3. I have generated millions of sets of random $(a_i, b_i)$, for various values of $p$, and didn't find a counterexample.

Thanks!

• Have you tried to generalize to complex numbers and mimic the proof of Riesz-Thorin interpolation theorem? (interpolating between $1$ and $2$ and then between $2$ and $\infty$) – fedja Apr 28 '18 at 1:49
• @fedja : Thanks for the reference! Do you mean trying to prove the log convexity (in 1/p) of LHS/RHS? If so, I just verified numerically that it isn't. Also I am not sure about how to generalize to complex numbers. – Chen Dan Apr 28 '18 at 4:23
• It may be worth mentioning that the main difficulty is in the sharp constant $c_p$. The same inequality with $c_p = 2^{p-1}$ follows from the elementary inequality on positive numbers $(x + y)^p \leq 2^{p-1}(x^p + y^p)$. – Willie Wong Apr 30 '18 at 13:34

Note: the answer here stems from the comment of user fedja above.

The following Lemma is another version of the Riesz–Thorin interpolation theorem (See Lemma 8.5 in this book).

Lemma. Let $(X_i , \mathfrak M_i , μ_i )$, $i = 0,1, 2, . . . , n$ be measure spaces. Let $V_i$ represent the complex vector space of simple functions on $X_i$. Suppose that $$\Lambda : V_1\times V_2 \times \cdots \times V_n \to V_0$$ is a multilinear operator of types $p_0$ and $p_1$ where $p_0,p_1 \in [1,\infty]$, with constants $C_0$ and $C_1$, respectively. i.e., $$\|\Lambda(f_1 , f_2 , . . . , f_n) \|_{p_i} \leq C_i \|f_1\|_{p_i} \|f_2 \|_{p_i} \cdots \|f_n\|_{p_i} \tag{1}$$ for $i=0,1$. Let $t \in [0, 1]$ and define $$\frac 1{p_t} := \frac{1-t}{p_0}+\frac t{p_1}$$ Then, $\Lambda$ is of type $p_t$ with constant $C_t :=C_0^{t-1}C_1^t$, that is, (1) holds true for $i=t$.

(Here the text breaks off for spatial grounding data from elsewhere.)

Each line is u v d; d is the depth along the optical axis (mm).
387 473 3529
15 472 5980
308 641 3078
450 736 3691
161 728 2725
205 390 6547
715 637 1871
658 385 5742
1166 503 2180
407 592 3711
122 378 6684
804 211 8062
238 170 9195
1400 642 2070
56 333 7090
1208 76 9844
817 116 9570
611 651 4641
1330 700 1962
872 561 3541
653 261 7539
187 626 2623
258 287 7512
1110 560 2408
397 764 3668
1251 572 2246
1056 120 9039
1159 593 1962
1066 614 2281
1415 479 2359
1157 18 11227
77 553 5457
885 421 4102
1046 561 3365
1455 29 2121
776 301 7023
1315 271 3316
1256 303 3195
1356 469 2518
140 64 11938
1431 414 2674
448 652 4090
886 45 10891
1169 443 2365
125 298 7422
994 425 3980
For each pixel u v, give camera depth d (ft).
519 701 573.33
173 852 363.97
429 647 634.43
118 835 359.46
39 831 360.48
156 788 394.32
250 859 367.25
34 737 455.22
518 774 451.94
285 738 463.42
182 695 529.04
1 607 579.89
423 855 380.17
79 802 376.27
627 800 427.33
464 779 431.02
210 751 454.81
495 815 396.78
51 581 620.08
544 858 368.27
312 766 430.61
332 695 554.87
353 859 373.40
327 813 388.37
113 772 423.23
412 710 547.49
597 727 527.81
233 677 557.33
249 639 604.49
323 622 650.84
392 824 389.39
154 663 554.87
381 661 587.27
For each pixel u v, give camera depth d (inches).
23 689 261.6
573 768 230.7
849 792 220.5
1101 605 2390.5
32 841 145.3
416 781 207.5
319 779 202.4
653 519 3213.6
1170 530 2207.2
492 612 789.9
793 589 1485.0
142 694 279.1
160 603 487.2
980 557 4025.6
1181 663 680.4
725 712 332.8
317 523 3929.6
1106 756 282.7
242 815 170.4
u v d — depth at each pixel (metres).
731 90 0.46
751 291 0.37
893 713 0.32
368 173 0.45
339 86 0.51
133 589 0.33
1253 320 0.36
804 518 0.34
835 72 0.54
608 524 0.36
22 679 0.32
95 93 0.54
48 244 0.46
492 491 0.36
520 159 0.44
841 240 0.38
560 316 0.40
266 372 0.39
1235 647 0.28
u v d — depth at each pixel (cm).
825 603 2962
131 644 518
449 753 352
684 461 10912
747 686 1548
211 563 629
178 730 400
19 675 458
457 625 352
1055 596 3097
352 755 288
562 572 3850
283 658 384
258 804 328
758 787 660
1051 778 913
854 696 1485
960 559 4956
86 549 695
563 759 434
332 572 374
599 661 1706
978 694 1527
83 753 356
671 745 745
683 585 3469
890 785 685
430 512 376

Now, Let $(X_i , \mathfrak M_i , μ_i )$ be a uniform measure on $[n] := \{1,\ldots,n\}$ for $i=1,2$, and be a uniform measure on $[n^2]$ for $i=0$. In this case, we have $V_1= V_2=\mathbb{C}^n$, and $V_0 = \mathbb{C}^{n^2}$. Define $\Lambda : V_1\times V_2 \to V_0$, by $[\Lambda(a,b)]_{i,j} := a_ib_j -a_jb_i$ for $a,b\in \mathbb{C}^n$ and $1\leq i,j\leq n$. Note that, in this setting, we have

$$\|\Lambda(a,b)\|_p^p = \frac 2{n^2} \sum_{1\leq i<j\leq n} |a_i b_j - a_j a_i|^p\\ \|a\|_p^p = \frac 1n \sum_i |a_i|_p, \quad \|b\|_p^p = \frac 1n \sum_i |b_i|_p$$

Next, $\Lambda$ is of type $p_0=0$ and $p_1=1$, with constants $C_0=C_1=2$. Above Lemma implies that $\Lambda$ is of type $p$, for every $1<p<2$, with constant $2$.

Also $\Lambda$ is of type $p_0=2$,and $p_1=\infty$, with constant $C_0=2$ and $C_1=4$, respectively. Above Lemma implies that $\Lambda$ is of type $p$, for every $2<p<\infty$, with constant $2 \times 2^{(p-2)/p}$.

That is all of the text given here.